Investors Business Daily
Calif. Quietly Shifts Fruitless Embryo Research Funds to Adult Stem Cells
Investors knock waste on useless research
LOS ANGELES, California, January 29, 2010 (LifeSiteNews.com) - California's Institute for Regenerative Medicine came into being five years ago, fueled by a conviction that the Bush administration's restriction on embryo-destructive research in the National Institutes of Health was stifling the progress of science.
Although scientists and pro-life advocates have denounced the dead-end science of embryo research for years, the political and ethical furor surrounding embryonic research appears to have obscured the undeniable superiority of adult stem cells' track record. Not only have adult cells already produced dozens of treatments, but embryonic stem cells have been found prone to multiply out of control, causing tumors, and are less easily cultivated into specific types of tissue than their adult counterparts.
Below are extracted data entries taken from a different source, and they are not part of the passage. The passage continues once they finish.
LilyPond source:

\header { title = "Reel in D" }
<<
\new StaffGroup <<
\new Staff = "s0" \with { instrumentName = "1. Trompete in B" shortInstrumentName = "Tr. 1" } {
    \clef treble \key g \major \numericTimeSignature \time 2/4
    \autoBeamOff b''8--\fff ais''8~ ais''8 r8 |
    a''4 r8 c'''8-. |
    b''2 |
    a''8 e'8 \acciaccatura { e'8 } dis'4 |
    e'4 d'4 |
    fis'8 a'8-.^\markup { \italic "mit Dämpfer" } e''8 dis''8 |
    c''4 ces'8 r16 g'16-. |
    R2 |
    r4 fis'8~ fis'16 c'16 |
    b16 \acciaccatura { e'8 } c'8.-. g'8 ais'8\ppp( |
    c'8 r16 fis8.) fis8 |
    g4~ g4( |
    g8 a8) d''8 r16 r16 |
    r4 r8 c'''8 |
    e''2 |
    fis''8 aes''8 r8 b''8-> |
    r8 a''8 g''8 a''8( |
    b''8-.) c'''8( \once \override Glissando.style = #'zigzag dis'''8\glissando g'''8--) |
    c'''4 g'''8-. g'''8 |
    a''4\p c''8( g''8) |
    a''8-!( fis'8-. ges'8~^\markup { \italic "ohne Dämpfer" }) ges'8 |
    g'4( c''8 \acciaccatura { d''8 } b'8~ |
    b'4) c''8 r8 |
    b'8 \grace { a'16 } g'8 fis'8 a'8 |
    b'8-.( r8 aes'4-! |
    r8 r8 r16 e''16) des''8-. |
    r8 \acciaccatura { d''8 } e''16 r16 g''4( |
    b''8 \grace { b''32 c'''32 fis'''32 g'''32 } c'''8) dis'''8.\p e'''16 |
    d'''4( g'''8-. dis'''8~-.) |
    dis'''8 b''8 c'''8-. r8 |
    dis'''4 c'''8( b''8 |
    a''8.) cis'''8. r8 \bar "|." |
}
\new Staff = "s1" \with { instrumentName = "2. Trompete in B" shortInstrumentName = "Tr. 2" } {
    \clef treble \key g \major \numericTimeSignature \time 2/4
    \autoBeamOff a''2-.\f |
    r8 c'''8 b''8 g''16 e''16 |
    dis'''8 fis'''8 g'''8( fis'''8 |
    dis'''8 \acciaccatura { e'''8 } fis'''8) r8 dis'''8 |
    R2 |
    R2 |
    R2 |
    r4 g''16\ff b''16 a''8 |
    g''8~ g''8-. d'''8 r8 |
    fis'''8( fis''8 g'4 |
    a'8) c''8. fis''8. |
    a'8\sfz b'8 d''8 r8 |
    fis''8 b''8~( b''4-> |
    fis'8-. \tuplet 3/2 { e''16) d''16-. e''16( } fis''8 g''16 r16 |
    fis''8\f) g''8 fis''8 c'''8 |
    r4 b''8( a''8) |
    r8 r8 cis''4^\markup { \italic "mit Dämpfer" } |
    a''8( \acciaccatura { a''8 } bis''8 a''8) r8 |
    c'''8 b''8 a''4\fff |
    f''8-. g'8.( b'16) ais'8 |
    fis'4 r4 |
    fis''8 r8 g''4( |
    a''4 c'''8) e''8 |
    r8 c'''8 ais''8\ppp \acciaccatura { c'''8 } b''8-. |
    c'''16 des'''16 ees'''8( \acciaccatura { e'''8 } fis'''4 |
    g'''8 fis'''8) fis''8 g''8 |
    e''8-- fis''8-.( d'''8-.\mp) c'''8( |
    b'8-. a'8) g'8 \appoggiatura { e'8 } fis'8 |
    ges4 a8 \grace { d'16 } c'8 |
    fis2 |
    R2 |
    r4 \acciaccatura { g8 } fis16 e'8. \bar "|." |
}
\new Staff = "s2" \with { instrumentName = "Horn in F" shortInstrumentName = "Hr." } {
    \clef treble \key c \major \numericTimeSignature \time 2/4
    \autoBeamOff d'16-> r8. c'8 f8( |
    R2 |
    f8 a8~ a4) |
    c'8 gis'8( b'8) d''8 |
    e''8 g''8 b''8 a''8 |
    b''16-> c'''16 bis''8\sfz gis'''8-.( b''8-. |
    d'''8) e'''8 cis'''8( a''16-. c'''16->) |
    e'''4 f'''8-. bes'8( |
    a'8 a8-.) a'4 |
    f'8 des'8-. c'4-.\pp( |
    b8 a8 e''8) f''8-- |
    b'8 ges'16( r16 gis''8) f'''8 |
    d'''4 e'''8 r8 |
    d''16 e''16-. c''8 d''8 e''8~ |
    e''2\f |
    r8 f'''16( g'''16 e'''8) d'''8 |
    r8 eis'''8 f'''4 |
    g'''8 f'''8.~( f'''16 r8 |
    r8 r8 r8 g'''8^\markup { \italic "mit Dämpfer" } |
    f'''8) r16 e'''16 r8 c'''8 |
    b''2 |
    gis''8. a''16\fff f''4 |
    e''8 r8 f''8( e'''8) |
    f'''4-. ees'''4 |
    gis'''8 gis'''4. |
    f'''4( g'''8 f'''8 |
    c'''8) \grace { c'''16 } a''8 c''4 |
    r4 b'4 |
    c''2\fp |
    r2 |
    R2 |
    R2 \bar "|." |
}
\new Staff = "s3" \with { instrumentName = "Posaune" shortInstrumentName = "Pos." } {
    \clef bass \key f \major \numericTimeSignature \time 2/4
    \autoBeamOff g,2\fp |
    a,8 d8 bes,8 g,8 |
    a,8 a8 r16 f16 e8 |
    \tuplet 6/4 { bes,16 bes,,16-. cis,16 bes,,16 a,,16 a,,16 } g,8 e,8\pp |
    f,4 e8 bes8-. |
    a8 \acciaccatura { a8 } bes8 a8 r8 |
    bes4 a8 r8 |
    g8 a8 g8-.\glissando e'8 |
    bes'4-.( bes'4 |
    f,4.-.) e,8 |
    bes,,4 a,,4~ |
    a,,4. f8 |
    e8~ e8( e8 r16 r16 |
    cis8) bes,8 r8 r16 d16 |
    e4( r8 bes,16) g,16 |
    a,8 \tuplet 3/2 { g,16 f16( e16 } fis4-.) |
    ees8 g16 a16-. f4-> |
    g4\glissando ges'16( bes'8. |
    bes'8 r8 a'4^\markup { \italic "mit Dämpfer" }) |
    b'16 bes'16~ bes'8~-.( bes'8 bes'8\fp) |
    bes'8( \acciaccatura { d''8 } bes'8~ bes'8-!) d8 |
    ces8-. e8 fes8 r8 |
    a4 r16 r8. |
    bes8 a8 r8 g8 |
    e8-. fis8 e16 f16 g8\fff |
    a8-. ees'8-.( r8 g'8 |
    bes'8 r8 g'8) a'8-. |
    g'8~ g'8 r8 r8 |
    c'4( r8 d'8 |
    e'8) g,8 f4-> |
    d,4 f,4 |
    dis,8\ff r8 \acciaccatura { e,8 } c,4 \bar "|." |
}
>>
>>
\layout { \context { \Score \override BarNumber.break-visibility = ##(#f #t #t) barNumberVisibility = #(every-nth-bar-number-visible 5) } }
Meanwhile, due to advances in induced pluripotent stem cells, adult cells are now capable of transforming into various types of cells – an ability once thought to be held only by embryonic cells.
Dr. Bernadine Healy, the director of the National Institutes of Health under the Bush administration, wrote in a March 2009 U.S. News & World Report column that "embryonic stem cells, once thought to hold the cure for Alzheimer's, Parkinson's and diabetes, are obsolete." The same month, however, President Obama reversed the Bush administration ban on taxpayer funding of embryo research, saying that "our government has forced what I believe is a false choice between sound science and moral values."
Life Site News
Originally posted by SaturnFX
btw, your second source is invalid...it has an agenda therefore its words are naturally bias, but the investors link is fine.
Originally posted by SaturnFX
Interesting results. Not sure why it would be quietly switched however...if its a dead end road, its a dead end road.
Originally posted by freedomOspeach
It's legal, so shut the # up.
Originally posted by freedomOspeach
It's legal, so shut the # up.
Irony (from the Ancient Greek εἰρωνεία eirōneía, meaning hypocrisy, deception, or feigned ignorance) is a situation, literary technique, or rhetorical device, in which there is an incongruity, discordance, or unintended connection with truth, that goes strikingly beyond the most simple and evident meaning of words or actions.